正月以外は、かまぼこが食卓に上る回数は減ってきておりますが、筆者はヘタに解凍したマグロの刺身よりも、おいしいと思っています。そば店で、注文したそばが出てくるのを待っている間、板わさをつまみにして日本酒のぬる燗を飲むと「日本人でよかった」としみじみ思います。
かまぼこは、魚のすり身でできています。魚を三枚に下ろして、すり鉢ですって塩を混ぜ、板の上に乗せて蒸し上げれば完成です。
製造方法が単純な製品ですので、かまぼこの味、食感は魚の種類、すり身の製造方法で決まってしまいます。すけそうだら、鯛、グチ等の魚が主に使用されています
鮮度、品質の良いすり身を使用すると、プリプリのかまぼこができます。逆に、品質の悪いすり身を使用すると、食感が悪くなりやすいのです。その場合、卵白、小麦粉、加工デンプンなどを使用して食感を良くするのです。
しかし、鮮度の良いすり身を使用したかまぼこと、デンプン等を加えたかまぼこは、食感やうまみが大きく異なります。おいしいかまぼこを食べるためには、値段よりも原材料表示をよく確認して、でんぷんや卵白の含有率が低く、加工デンプンが配合されていない商品を選ぶことが大切です。
ちなみに、かまぼこが一番売れるのはおせち料理を準備する年末です。かまぼこメーカーは、10月くらいから正月用のかまぼこを製造し、凍結して年末まで保存します。その製品には、解凍後の賞味期限をすでに表記してあります。

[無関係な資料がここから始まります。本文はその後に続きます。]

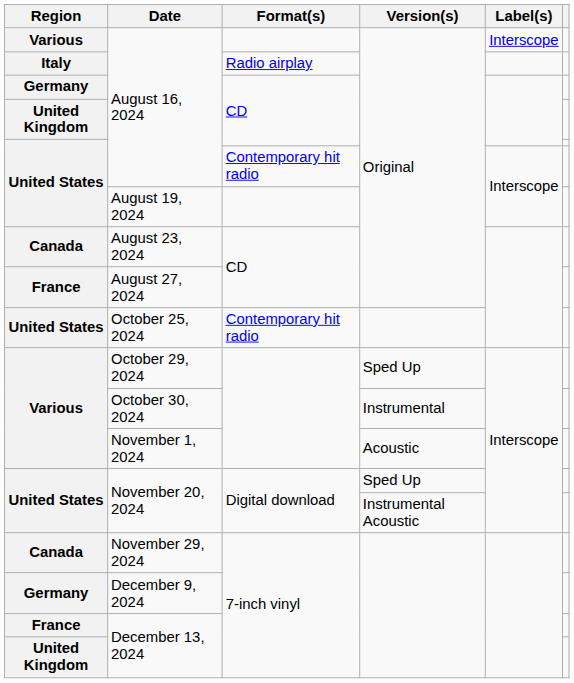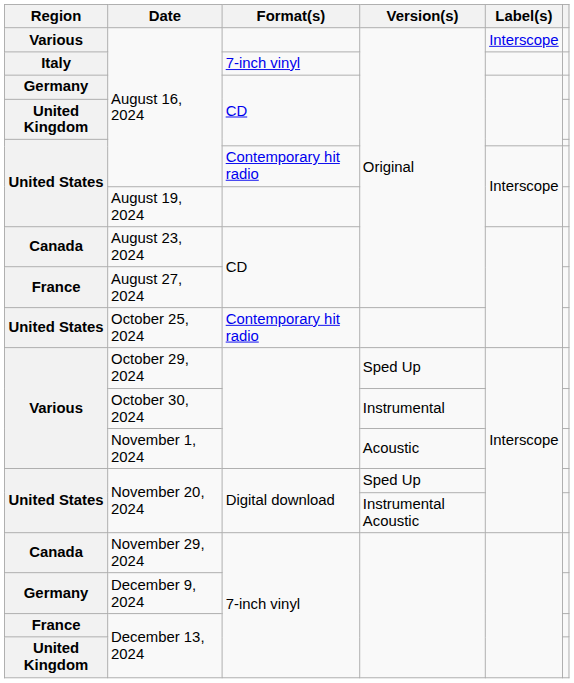Italy / August 16, 2024 | Format(s): Radio airplay -> 7-inch vinyl
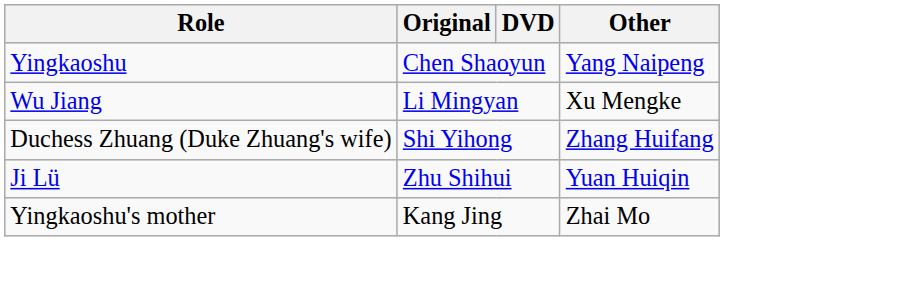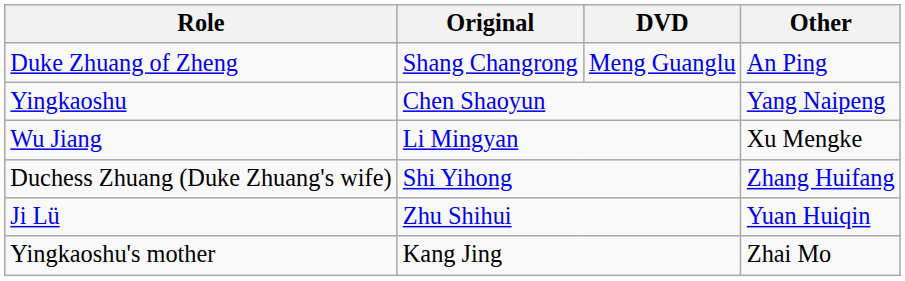+ row: Duke Zhuang of Zheng | Shang Changrong | Meng Guanglu | An Ping
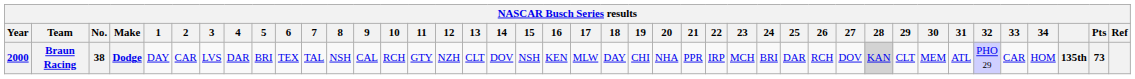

凍結、解凍を経たかまぼこは、凍結していない物よりも食感が劣ります。正月にしかかまぼこを食べない方は、あまりおいしくない食べ物と認識しているかもしれません。正月用のかまぼこは、1000円以上する商品がほとんどです。スーパーマーケットの売り場で購入するときには、「このかまぼこは、できてから凍らせていませんか」と必ず確認してください。凍らせたかまぼこでは、ぼそぼそして本来のおいしさを味わうことができません。
クリスマス前までに購入すると、製造されてから長期間凍結されていないおいしいかまぼこが、安く手に入る可能性が高いのです。